Great Lakes Golf Trips Live and Die on the Forecast
If you golf anywhere around the Great Lakes, you already know the summer pattern: warm, humid mornings that build into an afternoon thunderstorm two or three days a week. Wait for a flawless forecast and you will cancel half your tee times.
That is exactly why rain gear belongs in the conversation when you are planning a golf trip with the guys up north. Northern Michigan alone is stacked with stay-and-play golf - the Boyne resorts, Arcadia Bluffs, the courses around Traverse City - and a guys getaway built around them lives or dies on whether the group will play through a passing shower. The crew that packed waterproofs gets all 36 holes in. The crew in cotton golf shirts spends the afternoon in the clubhouse bar watching the radar.
Gear up front and the weather stops running the trip.
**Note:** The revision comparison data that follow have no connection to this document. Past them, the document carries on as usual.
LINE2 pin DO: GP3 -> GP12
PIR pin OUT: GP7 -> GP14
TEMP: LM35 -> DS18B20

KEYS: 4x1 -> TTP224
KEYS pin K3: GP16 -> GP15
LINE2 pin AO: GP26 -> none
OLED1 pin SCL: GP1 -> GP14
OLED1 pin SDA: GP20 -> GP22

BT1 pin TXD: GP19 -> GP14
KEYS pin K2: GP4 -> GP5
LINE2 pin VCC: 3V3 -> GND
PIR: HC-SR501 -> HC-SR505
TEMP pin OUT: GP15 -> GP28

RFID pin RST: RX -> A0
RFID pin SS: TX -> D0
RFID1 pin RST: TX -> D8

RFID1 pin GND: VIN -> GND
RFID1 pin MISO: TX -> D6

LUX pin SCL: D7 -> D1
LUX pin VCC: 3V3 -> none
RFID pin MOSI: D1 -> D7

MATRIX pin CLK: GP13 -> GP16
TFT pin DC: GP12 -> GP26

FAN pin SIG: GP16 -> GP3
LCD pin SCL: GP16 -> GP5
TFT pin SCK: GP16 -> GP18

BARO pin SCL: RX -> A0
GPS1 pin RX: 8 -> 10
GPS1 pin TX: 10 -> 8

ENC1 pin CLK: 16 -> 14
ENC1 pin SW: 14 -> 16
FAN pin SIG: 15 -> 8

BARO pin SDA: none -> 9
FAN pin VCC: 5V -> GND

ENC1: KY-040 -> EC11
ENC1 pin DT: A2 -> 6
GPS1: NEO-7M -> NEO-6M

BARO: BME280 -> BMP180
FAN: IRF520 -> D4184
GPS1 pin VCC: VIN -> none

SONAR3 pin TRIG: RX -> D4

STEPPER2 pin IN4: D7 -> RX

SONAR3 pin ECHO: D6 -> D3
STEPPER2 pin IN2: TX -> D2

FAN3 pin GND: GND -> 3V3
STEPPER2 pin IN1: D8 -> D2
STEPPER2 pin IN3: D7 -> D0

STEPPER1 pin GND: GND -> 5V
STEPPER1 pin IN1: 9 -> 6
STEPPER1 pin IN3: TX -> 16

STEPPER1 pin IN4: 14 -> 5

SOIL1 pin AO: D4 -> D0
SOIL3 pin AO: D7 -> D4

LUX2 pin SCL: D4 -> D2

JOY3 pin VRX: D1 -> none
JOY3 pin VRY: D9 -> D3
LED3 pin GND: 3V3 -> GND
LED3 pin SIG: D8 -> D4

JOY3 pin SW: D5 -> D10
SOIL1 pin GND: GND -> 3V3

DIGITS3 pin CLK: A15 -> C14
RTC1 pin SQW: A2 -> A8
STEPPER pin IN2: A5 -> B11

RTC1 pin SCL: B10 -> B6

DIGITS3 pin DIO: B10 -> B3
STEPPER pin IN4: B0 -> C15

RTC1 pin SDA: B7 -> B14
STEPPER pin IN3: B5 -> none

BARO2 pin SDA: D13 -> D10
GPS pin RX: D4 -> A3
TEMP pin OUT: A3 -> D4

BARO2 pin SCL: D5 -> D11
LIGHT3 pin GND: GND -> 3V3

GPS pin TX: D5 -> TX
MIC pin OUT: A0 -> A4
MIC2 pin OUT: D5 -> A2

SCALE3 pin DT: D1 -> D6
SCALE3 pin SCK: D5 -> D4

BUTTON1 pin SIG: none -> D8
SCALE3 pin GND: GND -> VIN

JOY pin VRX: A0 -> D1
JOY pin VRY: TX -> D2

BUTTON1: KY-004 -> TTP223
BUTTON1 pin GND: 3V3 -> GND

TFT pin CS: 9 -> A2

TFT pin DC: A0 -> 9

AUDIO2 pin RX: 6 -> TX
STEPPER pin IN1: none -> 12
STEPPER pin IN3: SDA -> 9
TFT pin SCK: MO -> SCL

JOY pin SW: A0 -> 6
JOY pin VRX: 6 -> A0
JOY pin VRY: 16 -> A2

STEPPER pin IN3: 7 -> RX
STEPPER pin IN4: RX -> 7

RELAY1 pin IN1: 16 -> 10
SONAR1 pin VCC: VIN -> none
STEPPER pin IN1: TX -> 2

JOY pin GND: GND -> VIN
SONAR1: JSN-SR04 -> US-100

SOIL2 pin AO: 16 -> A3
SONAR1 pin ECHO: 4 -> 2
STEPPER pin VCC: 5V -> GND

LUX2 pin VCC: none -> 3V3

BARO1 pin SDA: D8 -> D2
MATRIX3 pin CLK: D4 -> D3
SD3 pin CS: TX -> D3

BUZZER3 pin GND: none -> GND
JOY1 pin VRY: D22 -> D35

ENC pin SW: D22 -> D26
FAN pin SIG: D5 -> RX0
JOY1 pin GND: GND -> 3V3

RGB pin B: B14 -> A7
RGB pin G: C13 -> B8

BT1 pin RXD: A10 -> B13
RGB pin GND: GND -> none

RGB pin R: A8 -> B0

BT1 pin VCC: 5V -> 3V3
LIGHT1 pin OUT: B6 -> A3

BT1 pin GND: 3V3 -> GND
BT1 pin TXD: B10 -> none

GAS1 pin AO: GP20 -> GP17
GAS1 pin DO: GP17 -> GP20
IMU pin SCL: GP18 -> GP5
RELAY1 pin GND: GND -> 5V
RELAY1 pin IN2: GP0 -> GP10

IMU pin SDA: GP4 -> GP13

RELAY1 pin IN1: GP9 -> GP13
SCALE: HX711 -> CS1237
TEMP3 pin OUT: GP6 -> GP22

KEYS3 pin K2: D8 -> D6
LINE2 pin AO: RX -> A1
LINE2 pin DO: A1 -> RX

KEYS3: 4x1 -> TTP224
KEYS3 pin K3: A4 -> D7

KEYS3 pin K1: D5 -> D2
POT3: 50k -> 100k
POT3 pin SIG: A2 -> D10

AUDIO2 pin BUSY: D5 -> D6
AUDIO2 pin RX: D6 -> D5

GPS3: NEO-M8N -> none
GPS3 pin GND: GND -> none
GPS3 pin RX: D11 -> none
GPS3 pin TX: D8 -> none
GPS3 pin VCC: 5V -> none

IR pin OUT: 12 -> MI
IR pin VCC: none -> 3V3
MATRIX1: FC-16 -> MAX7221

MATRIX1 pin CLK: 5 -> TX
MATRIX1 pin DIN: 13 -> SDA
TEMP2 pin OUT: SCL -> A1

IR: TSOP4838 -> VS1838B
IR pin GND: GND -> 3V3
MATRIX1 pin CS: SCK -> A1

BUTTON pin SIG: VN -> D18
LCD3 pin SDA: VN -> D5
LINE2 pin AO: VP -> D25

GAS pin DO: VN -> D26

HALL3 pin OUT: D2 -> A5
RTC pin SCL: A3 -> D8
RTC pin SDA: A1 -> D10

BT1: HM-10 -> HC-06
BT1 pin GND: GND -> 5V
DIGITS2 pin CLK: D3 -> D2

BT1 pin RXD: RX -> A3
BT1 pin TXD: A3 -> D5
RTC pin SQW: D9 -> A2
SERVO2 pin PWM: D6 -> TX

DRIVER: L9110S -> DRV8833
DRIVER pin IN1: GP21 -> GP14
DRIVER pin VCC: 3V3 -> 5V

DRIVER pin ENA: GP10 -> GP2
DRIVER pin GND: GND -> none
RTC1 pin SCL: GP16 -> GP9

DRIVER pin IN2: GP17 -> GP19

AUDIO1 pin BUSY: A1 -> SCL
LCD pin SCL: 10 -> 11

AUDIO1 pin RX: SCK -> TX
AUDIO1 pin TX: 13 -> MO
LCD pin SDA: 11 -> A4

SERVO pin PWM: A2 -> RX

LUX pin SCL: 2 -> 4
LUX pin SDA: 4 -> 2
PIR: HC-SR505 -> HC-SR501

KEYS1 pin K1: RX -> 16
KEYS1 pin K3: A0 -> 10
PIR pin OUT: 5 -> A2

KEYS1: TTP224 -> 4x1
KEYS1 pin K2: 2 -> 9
You booked the tee times - you might as well play them.
Rain Doesn't Ruin Golf - Being Unprepared Does
Here is where I landed, thanks to a buddy who looks forward to a wet round instead of dreading it: rain is not what ruins golf. Being unprepared for it is. Soft greens, an empty course, and a group that came to play beat a crowded, baking-hot Saturday - and you only unlock that round once the gear stops being a question.
One last thing worth doing that is not obvious: keep a second towel sealed in a zip-top bag at the bottom of your golf bag. Everything else gets damp eventually - your shirt, the towel under the umbrella, even the one in your back pocket - and one guaranteed-dry towel for your grips on the back nine is what keeps the club from slipping out of your hands on a hard swing. Pack like you expect the rain, and you stop needing the forecast to cooperate.